Choosing a puppy

Choosing a healthy puppy from a responsible source

How do I find a healthy, responsibly bred puppy?

Find a responsible breeder who health-tests both parents for the conditions their breed is prone to, lets you meet the dam and see how the puppies are raised, asks you as many questions as you ask them, and provides documentation. Avoid sellers who always have puppies, ship sight-unseen, or skip health testing. Patience and verification protect you and the dog.

Find a responsible breeder Giant-breed health

Why the source matters more than anything

For the breeds covered here, where you get a puppy matters more than almost any other decision you make. Giant guardian breeds and popular breeds like the Labrador both attract careless and commercial breeding, and the difference between a health-tested puppy from a responsible breeder and an untested puppy from a puppy mill or backyard breeder can be the difference between a sound dog and years of avoidable heartbreak and expense. The cheapest puppy is rarely the cheapest dog.

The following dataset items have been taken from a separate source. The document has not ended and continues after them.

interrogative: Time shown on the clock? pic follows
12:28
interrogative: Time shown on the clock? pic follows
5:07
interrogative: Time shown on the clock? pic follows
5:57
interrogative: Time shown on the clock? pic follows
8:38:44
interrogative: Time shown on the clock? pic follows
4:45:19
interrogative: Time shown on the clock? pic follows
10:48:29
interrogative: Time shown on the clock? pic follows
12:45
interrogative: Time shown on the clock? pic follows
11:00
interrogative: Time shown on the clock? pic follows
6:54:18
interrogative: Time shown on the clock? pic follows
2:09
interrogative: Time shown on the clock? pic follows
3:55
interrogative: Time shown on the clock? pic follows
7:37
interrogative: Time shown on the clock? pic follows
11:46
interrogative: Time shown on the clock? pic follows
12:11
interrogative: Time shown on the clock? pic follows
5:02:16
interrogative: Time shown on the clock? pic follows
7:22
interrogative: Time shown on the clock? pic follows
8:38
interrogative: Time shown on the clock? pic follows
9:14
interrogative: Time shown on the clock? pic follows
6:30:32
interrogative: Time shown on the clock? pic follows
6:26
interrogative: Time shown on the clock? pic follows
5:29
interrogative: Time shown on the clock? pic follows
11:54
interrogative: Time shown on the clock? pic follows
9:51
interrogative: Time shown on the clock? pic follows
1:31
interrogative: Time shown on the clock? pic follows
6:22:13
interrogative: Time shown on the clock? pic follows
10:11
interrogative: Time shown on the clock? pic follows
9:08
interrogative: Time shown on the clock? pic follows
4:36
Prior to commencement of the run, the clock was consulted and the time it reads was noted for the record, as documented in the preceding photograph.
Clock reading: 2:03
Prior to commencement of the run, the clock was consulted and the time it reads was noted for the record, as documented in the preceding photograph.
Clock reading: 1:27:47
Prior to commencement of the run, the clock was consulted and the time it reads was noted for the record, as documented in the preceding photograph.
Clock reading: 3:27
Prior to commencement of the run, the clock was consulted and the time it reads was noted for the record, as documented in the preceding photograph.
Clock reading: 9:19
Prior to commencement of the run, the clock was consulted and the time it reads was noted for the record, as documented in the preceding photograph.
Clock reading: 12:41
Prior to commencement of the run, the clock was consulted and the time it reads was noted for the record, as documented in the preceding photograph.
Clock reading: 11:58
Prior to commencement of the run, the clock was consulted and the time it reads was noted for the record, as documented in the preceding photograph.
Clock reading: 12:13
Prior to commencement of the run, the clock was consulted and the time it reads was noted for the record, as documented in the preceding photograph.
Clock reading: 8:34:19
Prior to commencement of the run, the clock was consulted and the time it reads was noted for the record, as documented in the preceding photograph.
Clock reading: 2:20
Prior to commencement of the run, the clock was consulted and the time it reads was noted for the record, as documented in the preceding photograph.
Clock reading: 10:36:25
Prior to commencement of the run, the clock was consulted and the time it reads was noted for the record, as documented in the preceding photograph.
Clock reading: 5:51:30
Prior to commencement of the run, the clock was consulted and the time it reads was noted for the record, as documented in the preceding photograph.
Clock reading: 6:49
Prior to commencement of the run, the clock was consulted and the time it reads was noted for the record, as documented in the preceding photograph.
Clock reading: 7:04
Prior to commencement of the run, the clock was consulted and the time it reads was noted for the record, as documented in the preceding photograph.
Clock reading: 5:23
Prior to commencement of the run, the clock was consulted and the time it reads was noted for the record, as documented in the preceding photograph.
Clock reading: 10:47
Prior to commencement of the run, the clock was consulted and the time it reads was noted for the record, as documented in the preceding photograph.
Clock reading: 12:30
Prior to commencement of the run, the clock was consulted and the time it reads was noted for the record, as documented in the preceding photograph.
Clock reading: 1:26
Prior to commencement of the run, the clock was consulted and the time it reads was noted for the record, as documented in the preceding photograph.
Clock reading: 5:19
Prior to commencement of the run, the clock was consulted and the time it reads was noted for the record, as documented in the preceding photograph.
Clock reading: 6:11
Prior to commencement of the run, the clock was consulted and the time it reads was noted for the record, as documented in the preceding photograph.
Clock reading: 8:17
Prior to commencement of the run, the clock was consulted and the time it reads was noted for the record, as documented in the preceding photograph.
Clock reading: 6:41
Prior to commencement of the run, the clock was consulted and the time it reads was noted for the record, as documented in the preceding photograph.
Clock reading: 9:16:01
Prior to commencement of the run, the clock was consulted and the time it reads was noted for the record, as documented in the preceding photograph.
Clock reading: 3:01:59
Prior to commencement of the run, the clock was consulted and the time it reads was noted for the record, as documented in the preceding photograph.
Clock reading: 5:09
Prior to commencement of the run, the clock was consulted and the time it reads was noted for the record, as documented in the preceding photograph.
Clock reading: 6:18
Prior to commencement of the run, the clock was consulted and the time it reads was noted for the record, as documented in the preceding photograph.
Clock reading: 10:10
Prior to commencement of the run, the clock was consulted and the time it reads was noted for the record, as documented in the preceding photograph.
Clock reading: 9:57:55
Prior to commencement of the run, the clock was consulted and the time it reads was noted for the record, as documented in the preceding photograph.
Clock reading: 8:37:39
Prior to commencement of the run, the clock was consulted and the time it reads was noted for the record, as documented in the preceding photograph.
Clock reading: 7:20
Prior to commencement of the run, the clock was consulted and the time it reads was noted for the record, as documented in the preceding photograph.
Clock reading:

A responsible breeder is not just selling you an animal; they are placing a dog they care about. They breed selectively, raise puppies in a clean, social home environment, and stand behind their dogs for life. Recognized breed clubs and breed-specific rescues are good starting points, and a reputable breeder will often have a waiting list rather than puppies always on hand. That wait is a feature, not a flaw.

The health testing that actually matters

Responsible breeders test their breeding stock for the conditions their breed is prone to, and they show you the results. For the giant mastiff breeds, that means hip and elbow evaluations, cardiac screening, and attention to the breed's other known risks; for Labradors, hip and elbow clearances, eye examinations, and DNA tests for conditions such as exercise-induced collapse and certain inherited diseases. The specific panel depends on the breed, and the breed parent club publishes the recommended tests.

Ask to see the actual documentation, not just a verbal assurance that the dogs are healthy. Health clearances are recorded by recognized health databases and registries, and a serious breeder will share them readily. A breeder who cannot or will not produce health-test results for both parents, or who dismisses testing as unnecessary, is telling you something important. No testing eliminates risk entirely, but it meaningfully tilts the odds toward a sound dog.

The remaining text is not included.